[Extracted data entries]

*-*-*

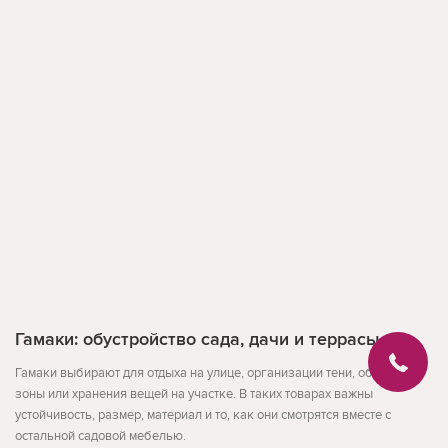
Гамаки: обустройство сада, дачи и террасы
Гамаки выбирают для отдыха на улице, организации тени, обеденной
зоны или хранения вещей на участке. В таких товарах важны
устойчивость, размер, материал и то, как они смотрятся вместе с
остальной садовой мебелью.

*-*-*

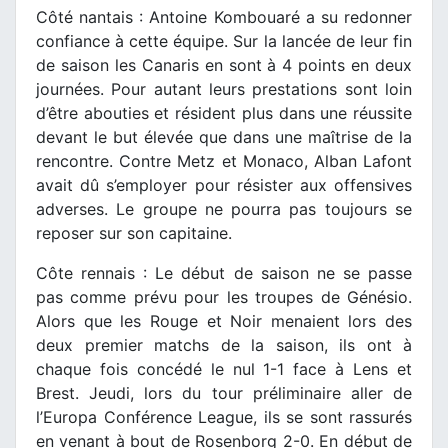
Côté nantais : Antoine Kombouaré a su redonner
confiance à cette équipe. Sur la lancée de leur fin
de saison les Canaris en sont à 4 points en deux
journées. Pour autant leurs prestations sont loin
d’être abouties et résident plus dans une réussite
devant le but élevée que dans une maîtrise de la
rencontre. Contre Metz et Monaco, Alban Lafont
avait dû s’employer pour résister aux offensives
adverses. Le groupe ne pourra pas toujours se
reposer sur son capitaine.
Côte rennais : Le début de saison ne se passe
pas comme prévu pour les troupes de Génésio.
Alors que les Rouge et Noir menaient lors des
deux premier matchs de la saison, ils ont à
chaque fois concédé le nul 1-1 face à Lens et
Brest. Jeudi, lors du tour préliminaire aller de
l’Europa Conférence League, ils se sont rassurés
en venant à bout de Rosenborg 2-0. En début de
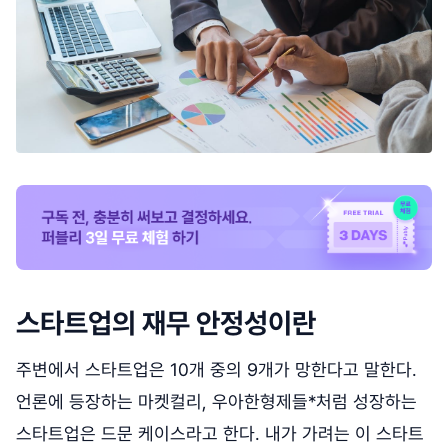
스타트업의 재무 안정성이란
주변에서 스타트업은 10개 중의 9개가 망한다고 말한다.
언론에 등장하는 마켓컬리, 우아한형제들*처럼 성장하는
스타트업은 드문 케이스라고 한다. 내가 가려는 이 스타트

*-*-*

YOUR ASSIGNMENT =>
Find every line in the records above that contains the word "Гамаки", and copy each one.

SOLUTION TO THE EXERCISE =>
Гамаки: обустройство сада, дачи и террасы
Гамаки выбирают для отдыха на улице, организации тени, обеденной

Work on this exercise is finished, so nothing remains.